Ahh, Athens…It is the oldest capital city in Europe, has more theaters than Broadway and the West End combined and home of the first known democracy. The Hotel Grande Bretagne is the oldest hotel in the city. It started as a royal guest house back in the 1800’s; was the Nazi Headquarters during their occupation in WWII and is now one of the best. Ask your North South Travel advisor about special Virtuoso perks. Here are a few must sees to get you started in this city that is packed with stuff to do!
Dedicated to the goddess Athena; reflecting the glory and beauty of ancient Greece, what you see today was mostly built in the mid 5 th century BC. It is the most complete complex that still exists; more has been written about it than you can imagine.Here are just a few facts… the marble came from 10 miles away. It was hard to cut, hard to transport and loved for its even white color. Funny because the buildings were colorfully painted over it, traces still remain. The Parthenon was originally a temple dedicated to Athena. Later it became a church and then a mosque. The roof was destroyed in 1687. The Ottoman’s used it to store their gunpowder. The Venetians blew it up. Restoration of the Acropolis started in 1975. It’s still on going.

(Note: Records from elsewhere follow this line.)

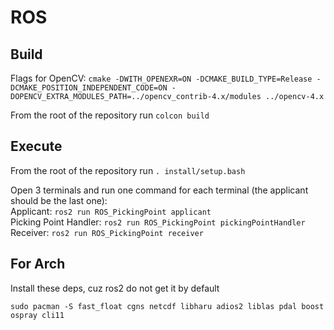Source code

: # ROS

## Build 
Flags for OpenCV: `cmake -DWITH_OPENEXR=ON -DCMAKE_BUILD_TYPE=Release -DCMAKE_POSITION_INDEPENDENT_CODE=ON -DOPENCV_EXTRA_MODULES_PATH=../opencv_contrib-4.x/modules ../opencv-4.x`  
  
From the root of the repository run `colcon build`

## Execute
From the root of the repository run `. install/setup.bash`  
  
Open 3 terminals and run one command for each terminal (the applicant should be the last one):  
Applicant: `ros2 run ROS_PickingPoint applicant`  
Picking Point Handler: `ros2 run ROS_PickingPoint pickingPointHandler`  
Receiver: `ros2 run ROS_PickingPoint receiver`  

## For Arch
Install these deps, cuz ros2 do not get it by default

`sudo pacman -S fast_float cgns netcdf libharu adios2 liblas pdal boost ospray cli11`
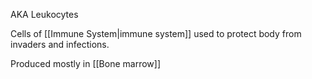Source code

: AKA Leukocytes

Cells of [[Immune System|immune system]] used to protect body from invaders and infections.

Produced mostly in [[Bone marrow]]
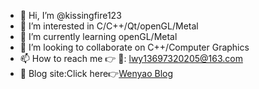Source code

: - 👋 Hi, I’m @kissingfire123
- 👀 I’m interested in C/C++/Qt/openGL/Metal
- 🌱 I’m currently learning openGL/Metal
- 💞️ I’m looking to collaborate on C++/Computer Graphics
- 📫 How to reach me 👉 💌: lwy13697320205@163.com
- 🏬 Blog site:Click here👉[Wenyao Blog](https://kissingfire123.github.io)

<!---
kissingfire123/kissingfire123 is a ✨ special ✨ repository because its `README.md` (this file) appears on your GitHub profile.
You can click the Preview link to take a look at your changes.
--->
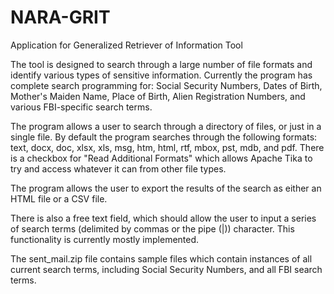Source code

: # NARA-GRIT
Application for Generalized Retriever of Information Tool

The tool is designed to search through a large number of
file formats and identify various types of sensitive information.
Currently the program has complete search programming for: Social
Security Numbers, Dates of Birth, Mother's Maiden Name, Place of
Birth, Alien Registration Numbers, and various FBI-specific search terms.

The program allows a user to search through a directory of files, or
just in a single file. By default the program searches through the
following formats: text, docx, doc, xlsx, xls, msg, htm, html, rtf,
mbox, pst, mdb, and pdf. There is a checkbox for "Read Additional
Formats" which allows Apache Tika to try and access whatever it can
from other file types.

The program allows the user to export the results of the search as
either an HTML file or a CSV file.

There is also a free text field, which should allow the user to input
a series of search terms (delimited by commas or the
pipe (|)) character. This functionality is currently mostly
implemented.

The sent_mail.zip file contains sample files which contain instances of all current search terms, including Social Security Numbers, and all FBI search terms.
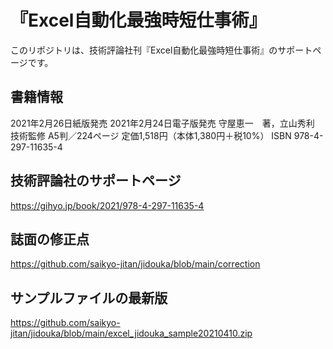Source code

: # 『Excel自動化最強時短仕事術』
このリポジトリは、技術評論社刊『Excel自動化最強時短仕事術』のサポートページです。

## 書籍情報
2021年2月26日紙版発売
2021年2月24日電子版発売
守屋恵一　著，立山秀利　技術監修
A5判／224ページ
定価1,518円（本体1,380円＋税10%）
ISBN 978-4-297-11635-4

## 技術評論社のサポートページ
https://gihyo.jp/book/2021/978-4-297-11635-4

## 誌面の修正点
https://github.com/saikyo-jitan/jidouka/blob/main/correction

## サンプルファイルの最新版
https://github.com/saikyo-jitan/jidouka/blob/main/excel_jidouka_sample20210410.zip
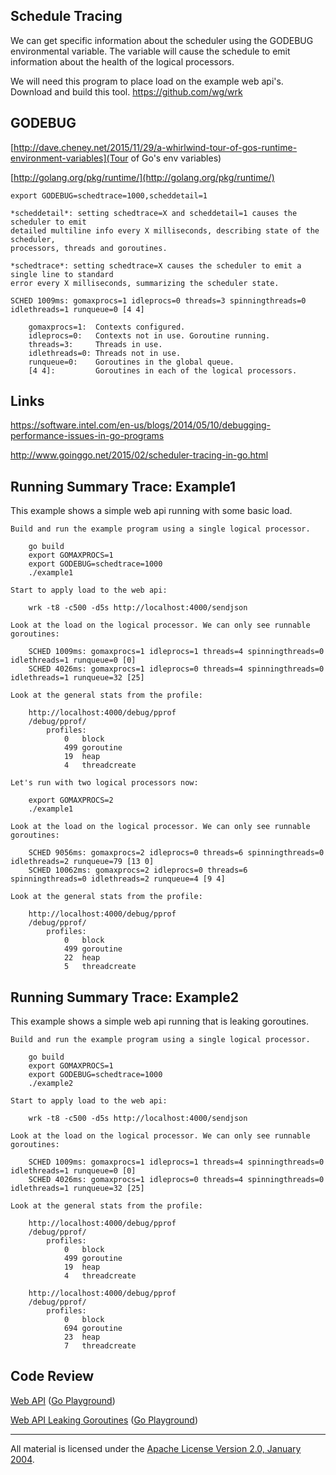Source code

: ## Schedule Tracing

We can get specific information about the scheduler using the GODEBUG environmental variable. The variable will cause the schedule to emit information about the health of the logical processors.

We will need this program to place load on the example web api's. Download and build this tool.
	https://github.com/wg/wrk

## GODEBUG

[http://dave.cheney.net/2015/11/29/a-whirlwind-tour-of-gos-runtime-environment-variables](Tour of Go's env variables)

[http://golang.org/pkg/runtime/](http://golang.org/pkg/runtime/)

	export GODEBUG=schedtrace=1000,scheddetail=1

	*scheddetail*: setting schedtrace=X and scheddetail=1 causes the scheduler to emit
	detailed multiline info every X milliseconds, describing state of the scheduler,
	processors, threads and goroutines.

	*schedtrace*: setting schedtrace=X causes the scheduler to emit a single line to standard
	error every X milliseconds, summarizing the scheduler state.

	SCHED 1009ms: gomaxprocs=1 idleprocs=0 threads=3 spinningthreads=0 idlethreads=1 runqueue=0 [4 4]

		gomaxprocs=1:  Contexts configured.
		idleprocs=0:   Contexts not in use. Goroutine running.
		threads=3:     Threads in use.
		idlethreads=0: Threads not in use.
		runqueue=0:    Goroutines in the global queue.
		[4 4]:         Goroutines in each of the logical processors.

## Links

https://software.intel.com/en-us/blogs/2014/05/10/debugging-performance-issues-in-go-programs

http://www.goinggo.net/2015/02/scheduler-tracing-in-go.html

## Running Summary Trace: Example1

This example shows a simple web api running with some basic load.

	Build and run the example program using a single logical processor.

		go build
		export GOMAXPROCS=1
		export GODEBUG=schedtrace=1000
		./example1

	Start to apply load to the web api:
	
		wrk -t8 -c500 -d5s http://localhost:4000/sendjson

	Look at the load on the logical processor. We can only see runnable goroutines:

		SCHED 1009ms: gomaxprocs=1 idleprocs=1 threads=4 spinningthreads=0 idlethreads=1 runqueue=0 [0]
		SCHED 4026ms: gomaxprocs=1 idleprocs=0 threads=4 spinningthreads=0 idlethreads=1 runqueue=32 [25]

	Look at the general stats from the profile:

		http://localhost:4000/debug/pprof
		/debug/pprof/
			profiles:
				0	block
				499	goroutine
				19	heap
				4	threadcreate

	Let's run with two logical processors now:

		export GOMAXPROCS=2
		./example1

	Look at the load on the logical processor. We can only see runnable goroutines:

		SCHED 9056ms: gomaxprocs=2 idleprocs=0 threads=6 spinningthreads=0 idlethreads=2 runqueue=79 [13 0]
		SCHED 10062ms: gomaxprocs=2 idleprocs=0 threads=6 spinningthreads=0 idlethreads=2 runqueue=4 [9 4]

	Look at the general stats from the profile:
	
		http://localhost:4000/debug/pprof
		/debug/pprof/
			profiles:
				0	block
				499	goroutine
				22	heap
				5	threadcreate

## Running Summary Trace: Example2

This example shows a simple web api running that is leaking goroutines.

	Build and run the example program using a single logical processor.

		go build
		export GOMAXPROCS=1
		export GODEBUG=schedtrace=1000
		./example2

	Start to apply load to the web api:
	
		wrk -t8 -c500 -d5s http://localhost:4000/sendjson

	Look at the load on the logical processor. We can only see runnable goroutines:

		SCHED 1009ms: gomaxprocs=1 idleprocs=1 threads=4 spinningthreads=0 idlethreads=1 runqueue=0 [0]
		SCHED 4026ms: gomaxprocs=1 idleprocs=0 threads=4 spinningthreads=0 idlethreads=1 runqueue=32 [25]

	Look at the general stats from the profile:

		http://localhost:4000/debug/pprof
		/debug/pprof/
			profiles:
				0	block
				499	goroutine
				19	heap
				4	threadcreate

		http://localhost:4000/debug/pprof
		/debug/pprof/
			profiles:
				0	block
				694	goroutine
				23	heap
				7	threadcreate

## Code Review

[Web API](example1/example1.go) ([Go Playground](https://play.golang.org/p/70aRkw59zH))

[Web API Leaking Goroutines](example2/example2.go) ([Go Playground](https://play.golang.org/p/jWMR2oudEN))
___
All material is licensed under the [Apache License Version 2.0, January 2004](http://www.apache.org/licenses/LICENSE-2.0).
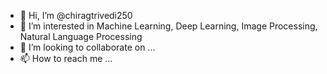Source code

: - 👋 Hi, I’m @chiragtrivedi250
- 👀 I’m interested in Machine Learning, Deep Learning, Image Processing, Natural Language Processing
- 💞️ I’m looking to collaborate on ...
- 📫 How to reach me ...

<!---
chiragtrivedi250/chiragtrivedi250 is a ✨ special ✨ repository because its `README.md` (this file) appears on your GitHub profile.
You can click the Preview link to take a look at your changes.
--->
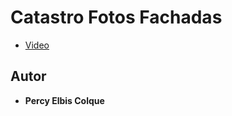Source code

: # Catastro Fotos Fachadas
* [Video](https://youtu.be/aTeeza_NZ0o)

## Autor

* **Percy Elbis Colque**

The National Archaeology Museum (and the Hellenic Motor Museum):
One of those must do museums, it has the greatest collection of ancient Greek artifacts. The original building was completed in 1889. It has been renovated and expanded several times as the collection has grown. Some special things to look out for include the Mask of Agamemnon (a gold funeral mask often described as the Mona Lisa of prehistory , 1550-1500 BC), the Artemision Bronze (probably of Zeus, rescued from a sunken ship in 1926, iconic image, found on postage stamps, bank notes and tourist tat), the boxing boys fresco (from Santorini, boy on left wears jewelry so was probably higher social status, boy on right has spondylolisthesis, an injury/deformity to the vertebrae and a degree of realism rarely depicted, discovered in 1967, they had been buried by an earthquake that occurred in 1600 BC ish) and the nine mummies gifted by the Egyptian Government when the museum was first opened. For a break from classic sculpture head to the Hellenic Motor Museum only a few blocks away to see over 100 classic cars on display and try the Formula one simulator.
The Planka Neighborhood: Old historical area referred to as Neighborhood of the
Gods, it is filled with windy streets, neoclassical architecture, restaurants, cafes and both artisan and touristy shops. Continuously inhabited since antiquity, great place for wandering.
The National Gardens: 15 hectares dotted with some ancient ruins; capitols and mosaics are just lying on the ground. This huge public park is a great escape from the summer heat and a nice rest from sightseeing. It is sometimes called the ‘Garden of Amelia” after the Queen who was instrumental in its founding. She actually worked in the garden and planted the palms by the entrance gate on Vasilissis Amalias Avenue. Bring leftovers from breakfast. there are 6 lakes with ducks you can feed. Lastly, find the famous sundial near the main entrance…try figuring out what time it is then check against your watch. It’s harder than you’d think.
Cine Paris: Film with a view. This outdoor rooftop cinema is beloved by locals and tourists who want to watch a movie and look over at the Acropolis. A fabulous summer treat, its open from May to October. Most movies are in English, some have English subtitles. Grab a beer and some snacks. Tickets on Tuesdays and Wednesdays are only 5 euro. At the ground floor entrance is a shop selling wonderful movie posters. Private boxes are available or just sit with masses!
Lycabettus Hill: Take the funicular or the many steps to the best views over the Acropolis. This is the perfect place to watch the sunset. The funicular down is thru a tunnel so no view, way better to walk down if you can. There is a large modern open air theater where the likes of Bob Dylan, Nick Cave and Radiohead have played. Your hotel may have to help you figure out what if anything is playing when you are there. The website is not very helpful! A quick visit to the small Greek church or dinner at the upscale restaurant called Orizontes are other ways to enjoy the hilltop.